We saw Justin Bieber coming and did nothing, oh the horror… ☹
In response to Dirk H, who noted it was an embarrassment to admit watching Bill Maher. One can always claim necessity, such as stopping at an x-rated video store for directions late at night when other businesses are closed. If one needs to cross a room to get to another location and Bill Maher’s show is on a TV there, it can be excused. However, stopping at the video store or seeing Bill Maher a SECOND time is highly suspect…
After Clinton’s re-intrepretation of the Community Reinvestment Act, some of us economists said that government policy that prodded and mandated banks to give mortgages to unqualified borrowers could actually lead to a financial crisis caused by banks giving mortgages to unqualified borrowers. And the disaster was actually worse than we anticipated — for several reasons that will not be discussed in this short post.
“Can anyone give me an example of a potential global disaster that the general public saw coming, with at least a ten year warming, and it actually happened as predicted?”
The only major disasters I can think of, which could perhaps have been predicted well beforehand, are those caused by dangerous governments, where in all cases such governments were not subject to reform and regulation by the will of the people, however most of these are also not ‘global’ in the usual sense.
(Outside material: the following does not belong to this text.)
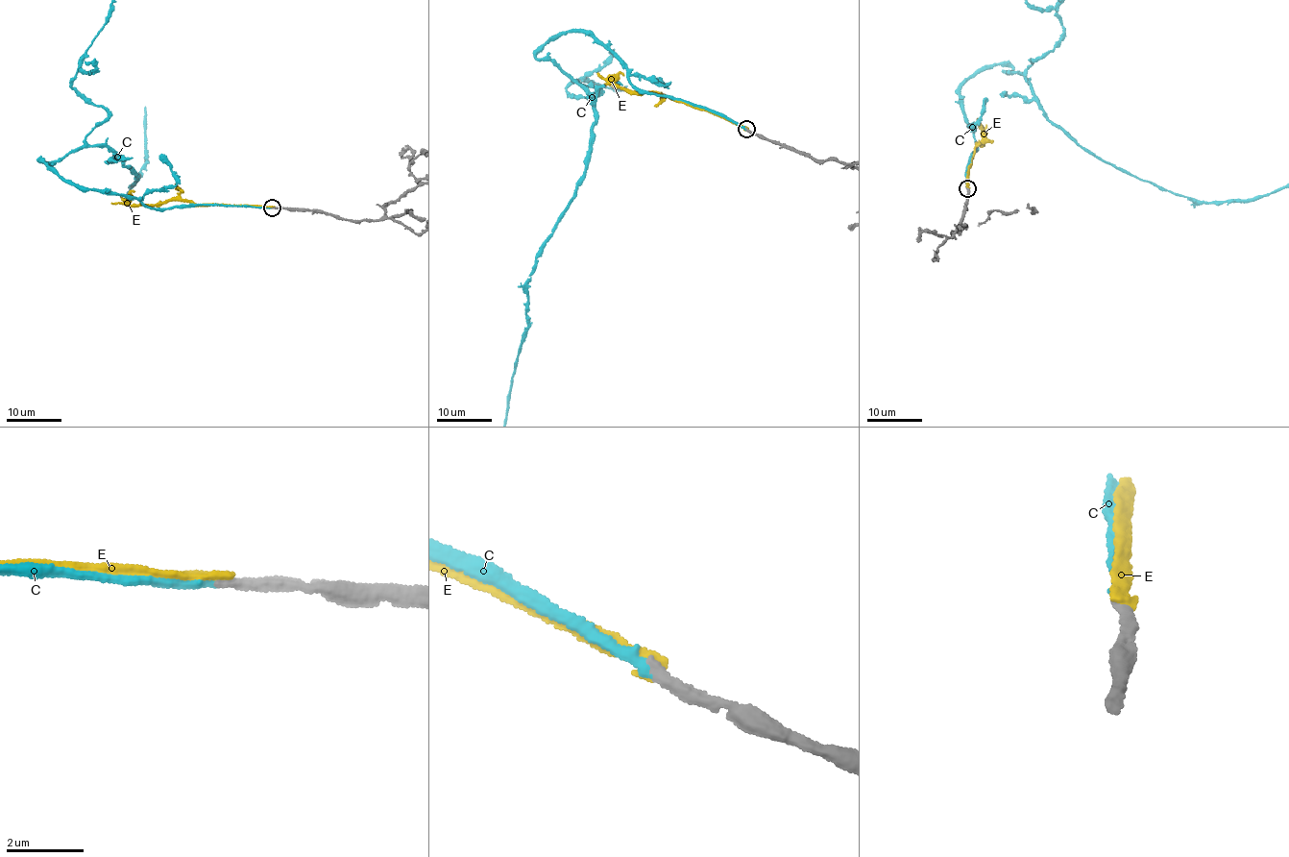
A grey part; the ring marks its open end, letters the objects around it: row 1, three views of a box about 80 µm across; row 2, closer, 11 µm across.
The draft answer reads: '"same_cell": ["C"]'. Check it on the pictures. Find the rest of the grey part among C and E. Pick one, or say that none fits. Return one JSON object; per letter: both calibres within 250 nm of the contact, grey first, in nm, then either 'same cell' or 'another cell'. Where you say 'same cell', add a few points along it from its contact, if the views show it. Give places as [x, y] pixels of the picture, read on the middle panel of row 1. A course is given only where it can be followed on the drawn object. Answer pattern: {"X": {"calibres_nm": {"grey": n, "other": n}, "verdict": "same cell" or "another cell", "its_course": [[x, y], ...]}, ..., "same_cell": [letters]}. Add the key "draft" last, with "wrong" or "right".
{"C": {"calibres_nm": {"grey": 320, "other": 240}, "verdict": "same cell"}, "E": {"calibres_nm": {"grey": 320, "other": 320}, "verdict": "another cell"}, "same_cell": ["C"], "draft": "right"}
Nazism in the 1930s, Japanese Nationalism in the 1920s-1930s (and earlier), Collective farming under communism in the 1920s-1930s, the Great Leap Forward and Cultural Revolution in China in the 1960s, North Korean famine and collectivism since the 1950s, the Great Depression in the 1930s.
It is worth noting that in all cases, except the last-the Great Depression- the following patterns were present:
1. they were very sure of their policies without the data to justify it.
2. an enemy, political adversary, or social practice was present which threatened the very existence of the state/ nation.
3. They were carried out by otherwise ordinary people.
4. They were supported and justified by state learning institutions, including in most cases what would otherwise pass as ‘science’.
5. There was a high degree of silencing, eliminating or excluding dissent.
6. The military played a significant role.
7. They were essentially government driven social disasters, by government-based ideologies. This isn’t to say that disasters cant happen which are not essentially brought about by governments, (the best example perhaps is the Great Depression, which was a failure to regulate the market), but government disasters tend to be more common simply because governments tend to develop resistive ideologies that are less able to respond and be regulated and balanced by the common sense of the people.
The climate change movement has elements of all the above except 6- no military involvement.
Perhaps that’s enough political philosophy for one day, from me anyway.
Y2K. Absolutely. The entire planet was plunged into chaos. Oh wait, the chaos was in 1999… 2000 arrived with very few issues.